(Stored entries)
▽

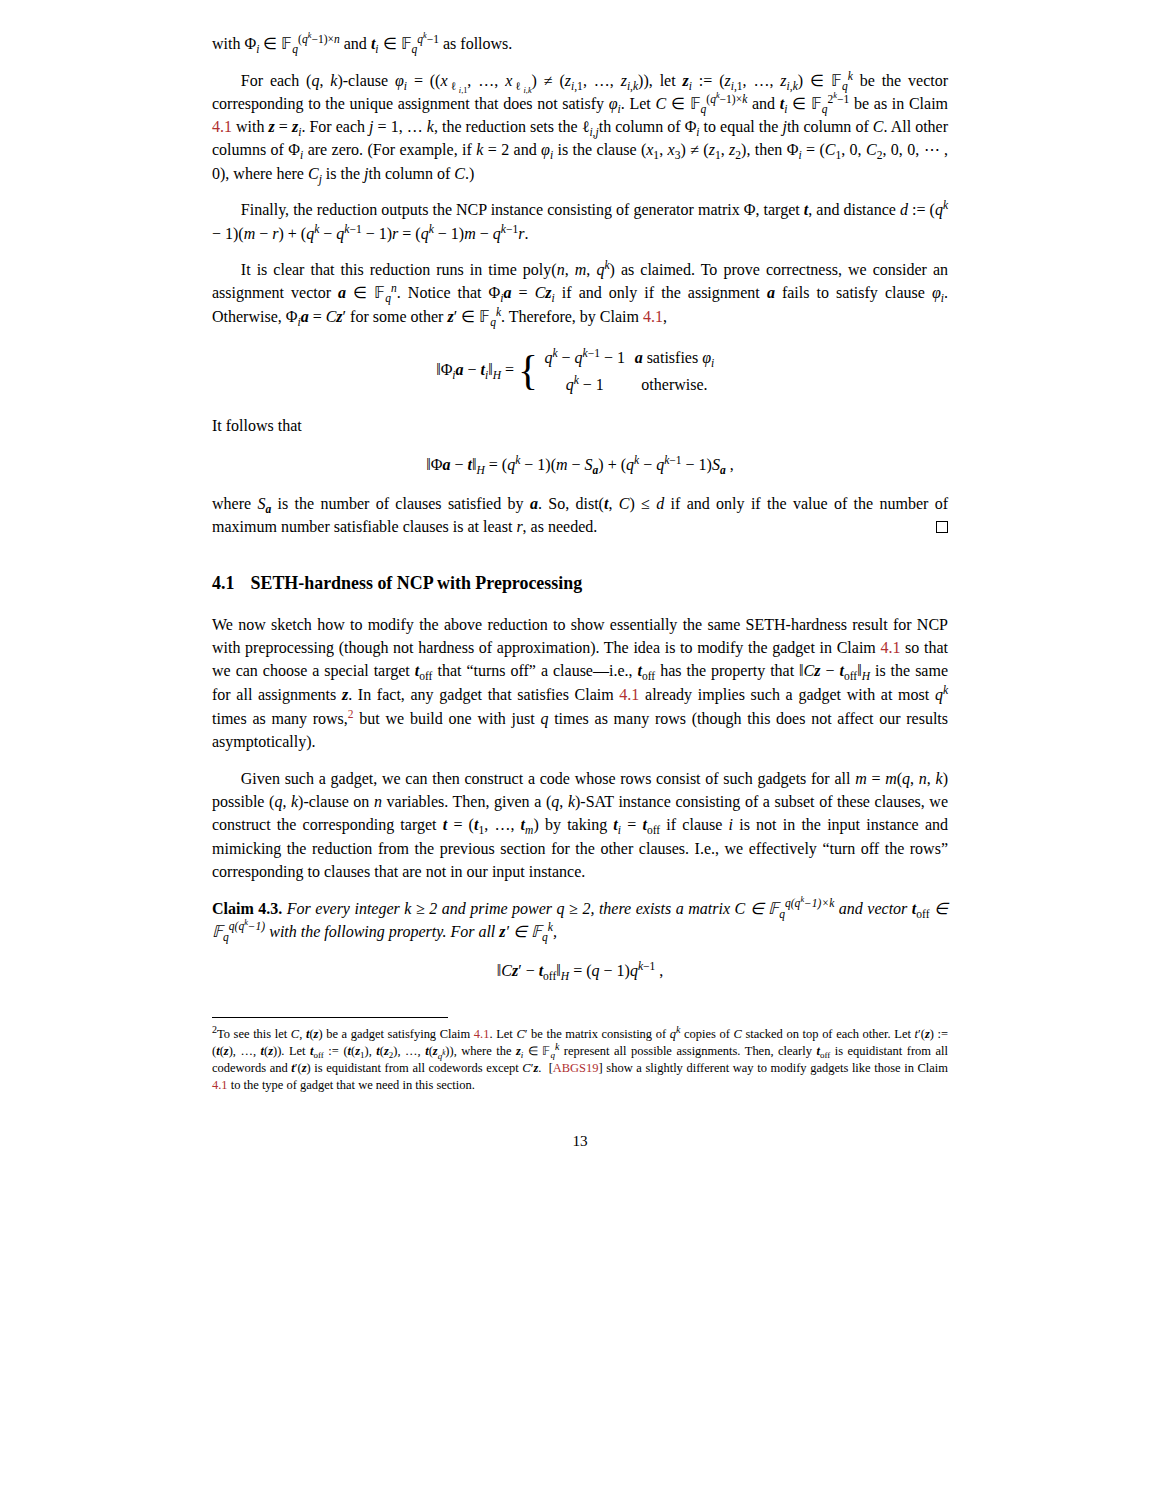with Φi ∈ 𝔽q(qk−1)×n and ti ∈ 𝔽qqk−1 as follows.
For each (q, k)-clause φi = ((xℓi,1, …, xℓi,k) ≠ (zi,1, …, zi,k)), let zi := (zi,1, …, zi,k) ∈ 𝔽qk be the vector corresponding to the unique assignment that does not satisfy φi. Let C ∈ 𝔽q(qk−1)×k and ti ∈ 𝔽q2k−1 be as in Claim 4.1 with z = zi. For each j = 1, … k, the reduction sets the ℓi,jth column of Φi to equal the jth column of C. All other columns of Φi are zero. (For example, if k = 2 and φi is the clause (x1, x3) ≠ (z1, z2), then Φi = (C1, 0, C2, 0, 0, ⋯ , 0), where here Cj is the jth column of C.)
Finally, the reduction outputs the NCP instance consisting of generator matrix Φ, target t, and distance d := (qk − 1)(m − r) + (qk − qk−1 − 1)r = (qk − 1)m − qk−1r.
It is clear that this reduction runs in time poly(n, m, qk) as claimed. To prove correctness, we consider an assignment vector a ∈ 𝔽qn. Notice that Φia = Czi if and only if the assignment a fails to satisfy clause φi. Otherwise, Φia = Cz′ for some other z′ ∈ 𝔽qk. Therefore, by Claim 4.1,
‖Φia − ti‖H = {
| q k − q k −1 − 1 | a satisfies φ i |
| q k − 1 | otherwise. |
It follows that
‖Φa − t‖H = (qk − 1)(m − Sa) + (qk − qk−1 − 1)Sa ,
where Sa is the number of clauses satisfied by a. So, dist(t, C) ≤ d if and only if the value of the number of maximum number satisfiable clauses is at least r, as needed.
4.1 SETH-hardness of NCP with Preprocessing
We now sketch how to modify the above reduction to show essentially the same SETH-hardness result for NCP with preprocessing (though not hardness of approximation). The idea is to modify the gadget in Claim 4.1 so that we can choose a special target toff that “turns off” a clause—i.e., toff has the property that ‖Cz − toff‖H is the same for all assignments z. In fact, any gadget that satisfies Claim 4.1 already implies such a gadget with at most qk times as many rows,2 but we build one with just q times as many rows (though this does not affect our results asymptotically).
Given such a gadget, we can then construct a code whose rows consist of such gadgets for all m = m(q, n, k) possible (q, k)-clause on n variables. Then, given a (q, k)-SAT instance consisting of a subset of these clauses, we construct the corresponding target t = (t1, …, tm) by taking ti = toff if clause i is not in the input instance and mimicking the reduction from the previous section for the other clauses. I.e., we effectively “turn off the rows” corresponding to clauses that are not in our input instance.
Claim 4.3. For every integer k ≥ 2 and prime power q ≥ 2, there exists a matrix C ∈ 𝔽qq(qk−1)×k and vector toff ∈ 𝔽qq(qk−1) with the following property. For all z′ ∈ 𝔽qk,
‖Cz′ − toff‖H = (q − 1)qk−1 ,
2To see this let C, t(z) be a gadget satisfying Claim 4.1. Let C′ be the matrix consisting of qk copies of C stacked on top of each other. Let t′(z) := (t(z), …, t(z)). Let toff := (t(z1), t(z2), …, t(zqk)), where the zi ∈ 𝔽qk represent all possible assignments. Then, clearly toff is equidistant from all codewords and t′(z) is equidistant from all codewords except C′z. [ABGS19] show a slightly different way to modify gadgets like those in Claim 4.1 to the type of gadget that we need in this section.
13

△

-- Required action --
Write out the data above in full and exactly, but not the pictures.

-- Response for this exercise --
with Φi ∈ 𝔽q(qk−1)×n and ti ∈ 𝔽qqk−1 as follows.
For each (q, k)-clause φi = ((xℓi,1, …, xℓi,k) ≠ (zi,1, …, zi,k)), let zi := (zi,1, …, zi,k) ∈ 𝔽qk be the vector corresponding to the unique assignment that does not satisfy φi. Let C ∈ 𝔽q(qk−1)×k and ti ∈ 𝔽q2k−1 be as in Claim 4.1 with z = zi. For each j = 1, … k, the reduction sets the ℓi,jth column of Φi to equal the jth column of C. All other columns of Φi are zero. (For example, if k = 2 and φi is the clause (x1, x3) ≠ (z1, z2), then Φi = (C1, 0, C2, 0, 0, ⋯ , 0), where here Cj is the jth column of C.)
Finally, the reduction outputs the NCP instance consisting of generator matrix Φ, target t, and distance d := (qk − 1)(m − r) + (qk − qk−1 − 1)r = (qk − 1)m − qk−1r.
It is clear that this reduction runs in time poly(n, m, qk) as claimed. To prove correctness, we consider an assignment vector a ∈ 𝔽qn. Notice that Φia = Czi if and only if the assignment a fails to satisfy clause φi. Otherwise, Φia = Cz′ for some other z′ ∈ 𝔽qk. Therefore, by Claim 4.1,
‖Φia − ti‖H = {
| q k − q k −1 − 1 | a satisfies φ i |
| q k − 1 | otherwise. |
It follows that
‖Φa − t‖H = (qk − 1)(m − Sa) + (qk − qk−1 − 1)Sa ,
where Sa is the number of clauses satisfied by a. So, dist(t, C) ≤ d if and only if the value of the number of maximum number satisfiable clauses is at least r, as needed.
4.1 SETH-hardness of NCP with Preprocessing
We now sketch how to modify the above reduction to show essentially the same SETH-hardness result for NCP with preprocessing (though not hardness of approximation). The idea is to modify the gadget in Claim 4.1 so that we can choose a special target toff that “turns off” a clause—i.e., toff has the property that ‖Cz − toff‖H is the same for all assignments z. In fact, any gadget that satisfies Claim 4.1 already implies such a gadget with at most qk times as many rows,2 but we build one with just q times as many rows (though this does not affect our results asymptotically).
Given such a gadget, we can then construct a code whose rows consist of such gadgets for all m = m(q, n, k) possible (q, k)-clause on n variables. Then, given a (q, k)-SAT instance consisting of a subset of these clauses, we construct the corresponding target t = (t1, …, tm) by taking ti = toff if clause i is not in the input instance and mimicking the reduction from the previous section for the other clauses. I.e., we effectively “turn off the rows” corresponding to clauses that are not in our input instance.
Claim 4.3. For every integer k ≥ 2 and prime power q ≥ 2, there exists a matrix C ∈ 𝔽qq(qk−1)×k and vector toff ∈ 𝔽qq(qk−1) with the following property. For all z′ ∈ 𝔽qk,
‖Cz′ − toff‖H = (q − 1)qk−1 ,
2To see this let C, t(z) be a gadget satisfying Claim 4.1. Let C′ be the matrix consisting of qk copies of C stacked on top of each other. Let t′(z) := (t(z), …, t(z)). Let toff := (t(z1), t(z2), …, t(zqk)), where the zi ∈ 𝔽qk represent all possible assignments. Then, clearly toff is equidistant from all codewords and t′(z) is equidistant from all codewords except C′z. [ABGS19] show a slightly different way to modify gadgets like those in Claim 4.1 to the type of gadget that we need in this section.
13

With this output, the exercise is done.